Trabalho solicitado:
(A) Copie, do trecho selecionado, o segmento que vai de “Ao dar uma nota” até “seu valor intrínseco.”.
(B) Verta para o inglês esta frase do trecho selecionado: “Os produtores precisavam de acesso ao mercado norte-americano.”

Trecho selecionado:
○ ○ ○ ○

No bairro de TriBeCa, na baixa Manhattan, de pé atrás de um átrio envidraçado de uma manhã de fevereiro, Parr inspecionava mais de mil taças de vinho, cada uma meio cheia de pinot noir. Era a quinta degustação anual do In Pursuit of Balance em Nova York, da qual participaram talvez uma centena de varejistas, jornalistas e sommeliers, bem como alguns consumidores que pagaram US$125 (R$500) cada para escutar diálogos sobre os níveis de açúcar, as melhores técnicas de desbaste e sobre a mentalidade borgonhesa.

Agora com 42 anos de idade, Parr passou quase duas décadas servindo vinho e montando cartas de vinho para os mais conceituados restaurantes dos Estados Unidos. Nascido Rajat Parashar em Calcutá, na Índia, ele anglicizou seu sobrenome como Parr e mais tarde se naturalizou como cidadão dos EUA. Mas nunca conseguiu engolir direito o vinho produzido no país. Ele lembra que, no começo dos anos 2000, tomou um syrah do Ródano na França que o deixou impressionado com suas notas de carne assada e solo recém-arado. Ele gostava da sensação da bebida na boca, seca e não encorpada. Sabia que essas eram as marcas dos vinhos das melhores regiões da Europa. Quando perguntou por que não faziam nada parecido na Califórnia, outro sommelier lhe disse que simplesmente não era possível.

“Isso ficou na minha cabeça”, diz Parr. “A Califórnia é um lugar grande. Como que não era possível?”

Ao dar uma nota precisa junto com o comentário, o crítico Robert Parker passa a impressão – de propósito ou não – de não estar meramente comunicando sua reação pessoal à experiência de cada vinho, mas quantificando seu valor intrínseco.

O In Pursuit of Balance é polêmico nos círculos dos enólogos. Até o nome em si é polêmico: dá a impressão de que os outros, fora do grupo, parecem não se importar que um único atributo de seus vinhos (a doçura, talvez, ou a gradação alcoólica) predomine sobre o resto. Consciente de que estar do lado dos intelectuais num debate contra o prazer puro faz o seu grupo parecer sem graça – “a elite antissabor”, como Parker os chama –, Parr tem vindo a público para passar uma imagem mais positiva. “Não é um movimento”, ele diz. “É só uma discussão entre amigos”.

Os membros do grupo apontam que a influência de Parker foi tão grande ao longo do último um quarto de século que ele acabou ativamente alterando as técnicas de vinicultura – não só no Napa, mas também em regiões que vão da Europa até a Austrália. Os produtores precisavam de acesso ao mercado norte-americano. E, para isso, precisavam de Parker.

○ ○ ○ ○

Informações fornecidas:

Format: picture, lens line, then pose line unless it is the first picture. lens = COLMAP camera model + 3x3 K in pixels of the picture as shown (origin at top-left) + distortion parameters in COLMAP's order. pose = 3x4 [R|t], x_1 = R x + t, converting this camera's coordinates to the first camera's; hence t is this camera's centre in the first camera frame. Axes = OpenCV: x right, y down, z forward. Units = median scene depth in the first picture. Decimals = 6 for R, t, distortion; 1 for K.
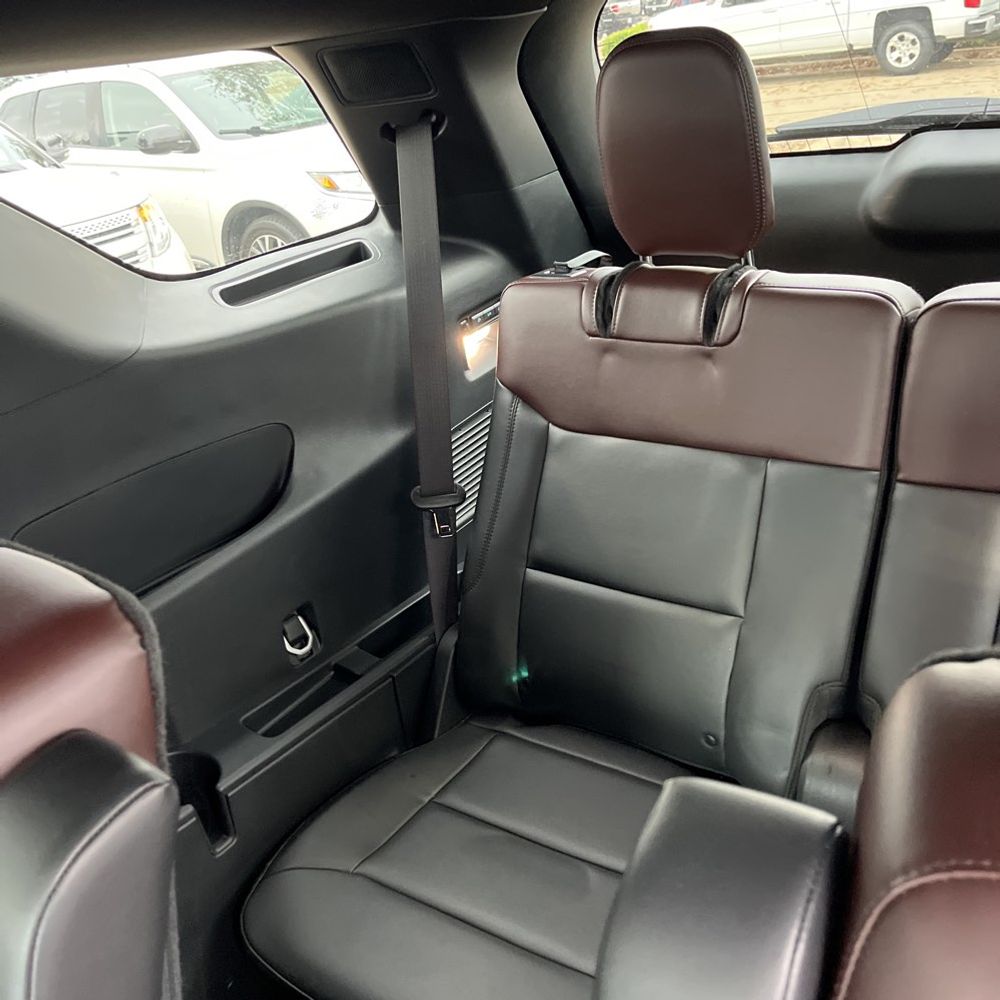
lens RADIAL K [[1007.8, 0, 502.1], [0, 1007.8, 503.2], [0, 0, 1]] dist [0.023910, 0.000000]
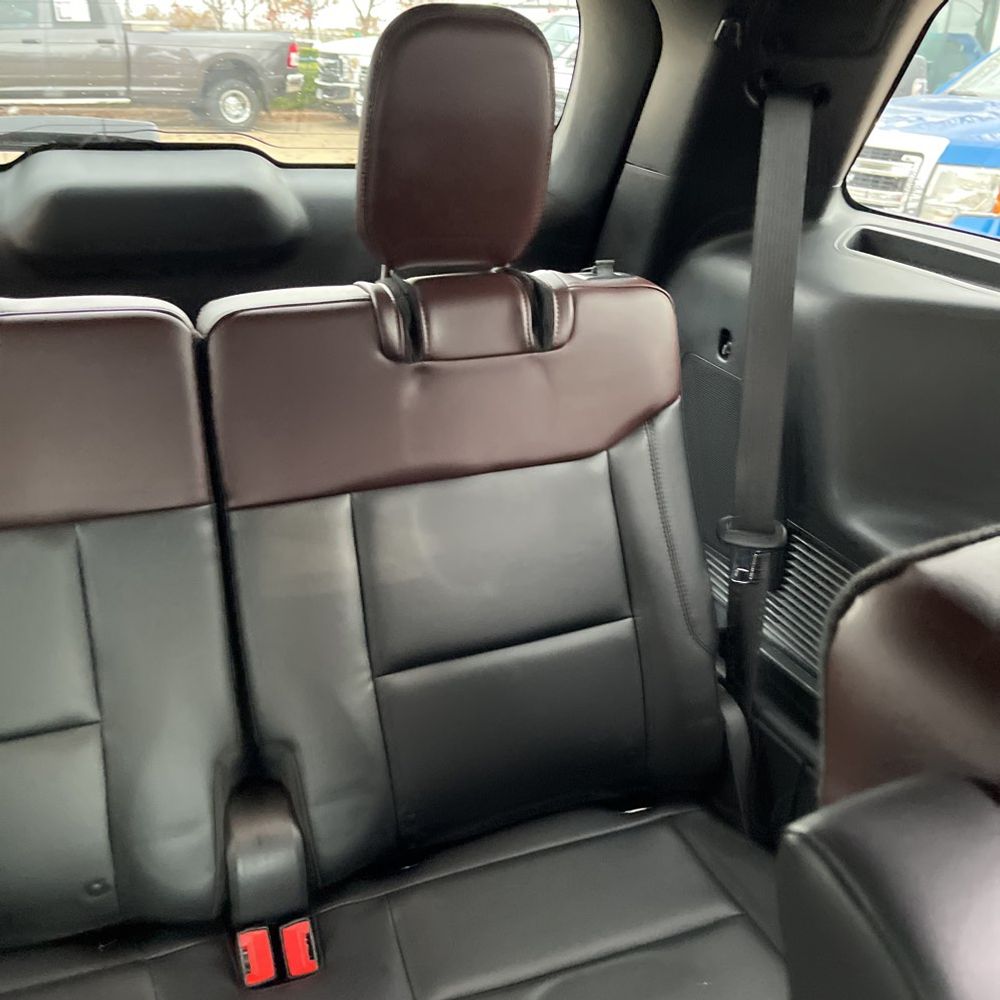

○ ○ ○ ○

Resultados por tarefa:
(A)
Ao dar uma nota precisa junto com o comentário, o crítico Robert Parker passa a impressão – de propósito ou não – de não estar meramente comunicando sua reação pessoal à experiência de cada vinho, mas quantificando seu valor intrínseco.

(B) The producers needed access to the U.S. market.